I think the main reason they’re introduced is to provide a hint to the programmer and maybe some typesafety against accidentally passing, say, a file descriptor.


They are introduced to abstract ABI differences into a common API. They change when you move to a different system but chaning them on the same system was never the intent.


That makes sense, thank you.


Edit: nevermind others raise better points.


That's not the problem. If time_t was a struct with a single int32_t, you'd be in the same situation when you changed it to int64_t (ABI incompatibility: you need more space to store the value now).

In order not to have this problem you'd need the API to use opaque struts, for which only pointers would be exchanged.


at the source level it does, but when you have compiled libraries it breaks.


Yeah, the problem in general with type aliases is that they're just that, aliases, not proper types.
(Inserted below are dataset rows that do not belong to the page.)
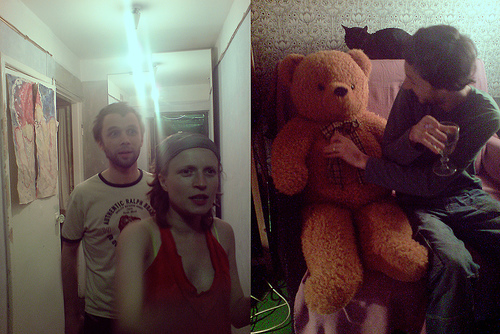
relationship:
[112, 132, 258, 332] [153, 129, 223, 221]
lady has head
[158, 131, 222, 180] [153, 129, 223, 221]
bandana on head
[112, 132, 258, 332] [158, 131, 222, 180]
lady wearing bandana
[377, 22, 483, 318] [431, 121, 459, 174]
man holding a glass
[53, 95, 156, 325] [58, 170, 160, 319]
man wearing a shirt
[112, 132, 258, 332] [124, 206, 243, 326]
lady wearing shirt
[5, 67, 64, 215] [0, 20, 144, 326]
painting hanging on wall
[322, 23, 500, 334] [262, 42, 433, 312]
man sitting next to teddy bear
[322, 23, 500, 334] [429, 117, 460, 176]
man holding cup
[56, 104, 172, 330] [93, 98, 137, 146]
man with hair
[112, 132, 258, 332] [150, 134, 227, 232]
lady with hair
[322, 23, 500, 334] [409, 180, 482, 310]
man wearing pants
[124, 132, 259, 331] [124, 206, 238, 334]
lady has shirt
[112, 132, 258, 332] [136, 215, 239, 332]
lady in shirt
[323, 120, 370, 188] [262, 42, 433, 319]
bowtie on a teddy bear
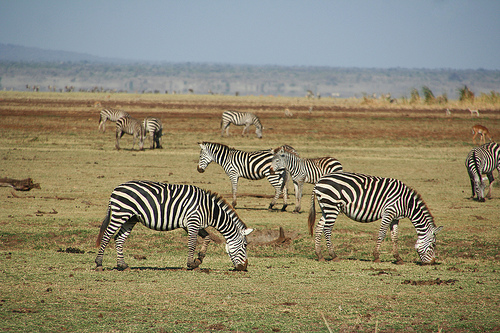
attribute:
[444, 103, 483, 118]
animals — light colored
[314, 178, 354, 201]
stripe — black, white, design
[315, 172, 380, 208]
design — crazy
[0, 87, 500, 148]
field — dry, arid, brown, muddy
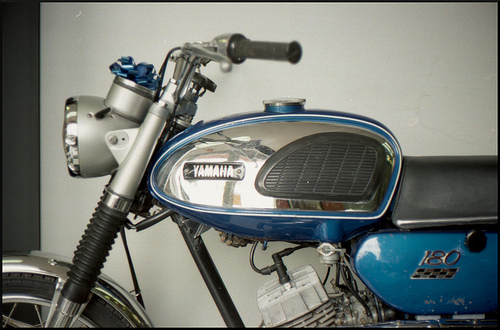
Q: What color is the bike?
A: Blue and Silver.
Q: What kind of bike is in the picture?
A: A motorcycle.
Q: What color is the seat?
A: Black.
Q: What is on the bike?
A: A seat.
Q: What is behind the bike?
A: A wall.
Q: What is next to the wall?
A: A motorcycle.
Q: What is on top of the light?
A: A bow.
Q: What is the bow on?
A: The light.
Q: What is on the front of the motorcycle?
A: A light.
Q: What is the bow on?
A: A motorcycle.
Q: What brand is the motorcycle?
A: Yamaha.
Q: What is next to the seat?
A: A tank.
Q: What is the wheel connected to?
A: The handlebars.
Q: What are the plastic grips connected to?
A: Chrome handlebars.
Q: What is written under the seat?
A: A decal.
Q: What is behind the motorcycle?
A: A wall.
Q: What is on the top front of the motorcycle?
A: A light.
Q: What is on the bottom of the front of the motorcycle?
A: A wheel.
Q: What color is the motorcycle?
A: Blue.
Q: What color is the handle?
A: Black.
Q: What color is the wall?
A: White.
This means that they leak all the details of the underlying type, and don't work for proper encapsulation, which is what's needed for being able to change what should be implementation details.


The problem here would be exactly the same regardless of what form this type took. The issue is fundamental to any low level language: the size of a type is a part of its public API (well, ABI), by definition. This is true in C++ with private fields as well, for example: if you add a private field to a class, or change the type of a private field with one of a different size, all code using that class has to be re-built. The only way to abstract this is to use types strictly through pointers, the way Java does.